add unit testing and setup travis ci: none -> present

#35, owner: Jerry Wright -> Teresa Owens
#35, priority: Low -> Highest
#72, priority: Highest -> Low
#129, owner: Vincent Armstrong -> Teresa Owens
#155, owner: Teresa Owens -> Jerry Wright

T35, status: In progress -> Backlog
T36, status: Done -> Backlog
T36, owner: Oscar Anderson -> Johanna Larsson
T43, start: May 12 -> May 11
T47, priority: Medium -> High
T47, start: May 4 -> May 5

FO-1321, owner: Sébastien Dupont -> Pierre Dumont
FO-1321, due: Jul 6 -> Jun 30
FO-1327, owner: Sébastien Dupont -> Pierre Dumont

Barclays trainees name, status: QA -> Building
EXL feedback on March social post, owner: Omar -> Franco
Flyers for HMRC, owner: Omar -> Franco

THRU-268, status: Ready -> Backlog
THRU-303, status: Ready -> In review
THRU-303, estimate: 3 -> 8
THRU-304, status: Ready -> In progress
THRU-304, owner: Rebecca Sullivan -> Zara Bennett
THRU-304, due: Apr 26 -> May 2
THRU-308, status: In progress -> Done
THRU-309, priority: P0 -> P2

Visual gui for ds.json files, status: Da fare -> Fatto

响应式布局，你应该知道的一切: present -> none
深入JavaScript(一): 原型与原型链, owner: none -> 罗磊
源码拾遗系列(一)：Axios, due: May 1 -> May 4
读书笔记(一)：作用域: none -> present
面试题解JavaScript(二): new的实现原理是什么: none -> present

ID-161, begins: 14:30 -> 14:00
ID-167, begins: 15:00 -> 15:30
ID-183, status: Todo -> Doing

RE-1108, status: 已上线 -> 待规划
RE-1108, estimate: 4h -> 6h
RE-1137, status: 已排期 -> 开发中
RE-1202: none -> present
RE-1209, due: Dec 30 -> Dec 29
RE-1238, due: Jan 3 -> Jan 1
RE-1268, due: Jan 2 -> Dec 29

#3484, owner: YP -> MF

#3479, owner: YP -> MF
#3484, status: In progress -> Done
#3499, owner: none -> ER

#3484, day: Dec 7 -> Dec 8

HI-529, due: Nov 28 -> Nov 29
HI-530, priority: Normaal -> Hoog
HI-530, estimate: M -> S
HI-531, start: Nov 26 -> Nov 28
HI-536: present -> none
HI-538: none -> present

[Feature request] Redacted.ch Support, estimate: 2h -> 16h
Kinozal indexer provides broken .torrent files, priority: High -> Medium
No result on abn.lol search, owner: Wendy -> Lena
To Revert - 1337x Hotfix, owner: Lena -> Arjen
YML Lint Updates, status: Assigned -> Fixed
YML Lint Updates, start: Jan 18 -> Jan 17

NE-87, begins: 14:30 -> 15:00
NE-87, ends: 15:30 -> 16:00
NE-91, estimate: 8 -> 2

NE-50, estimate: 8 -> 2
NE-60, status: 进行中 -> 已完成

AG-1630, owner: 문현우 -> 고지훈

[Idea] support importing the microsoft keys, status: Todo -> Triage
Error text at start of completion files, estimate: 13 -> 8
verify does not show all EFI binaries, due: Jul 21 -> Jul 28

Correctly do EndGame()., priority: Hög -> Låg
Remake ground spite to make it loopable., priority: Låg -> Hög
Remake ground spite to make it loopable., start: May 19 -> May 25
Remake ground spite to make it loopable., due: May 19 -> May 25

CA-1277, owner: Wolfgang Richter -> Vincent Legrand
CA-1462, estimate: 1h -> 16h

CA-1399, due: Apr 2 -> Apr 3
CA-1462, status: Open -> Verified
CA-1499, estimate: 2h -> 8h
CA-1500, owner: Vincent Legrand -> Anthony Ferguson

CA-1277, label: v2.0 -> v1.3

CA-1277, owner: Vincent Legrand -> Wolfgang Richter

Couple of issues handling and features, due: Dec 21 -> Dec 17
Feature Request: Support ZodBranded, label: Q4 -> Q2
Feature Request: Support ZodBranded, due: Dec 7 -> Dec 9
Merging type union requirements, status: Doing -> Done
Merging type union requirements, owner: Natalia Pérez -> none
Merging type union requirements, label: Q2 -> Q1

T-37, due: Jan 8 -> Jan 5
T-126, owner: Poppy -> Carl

● PROBLEM REQUIREMENTS:
Please output the lines of the listing above that fall in the stretch from the one with "Kinozal indexer provides" through the one with "YML Lint Updates, start: Jan 18 -> Jan 17", exactly and only those.

● WRITTEN REPLY:
Kinozal indexer provides broken .torrent files, priority: High -> Medium
No result on abn.lol search, owner: Wendy -> Lena
To Revert - 1337x Hotfix, owner: Lena -> Arjen
YML Lint Updates, status: Assigned -> Fixed
YML Lint Updates, start: Jan 18 -> Jan 17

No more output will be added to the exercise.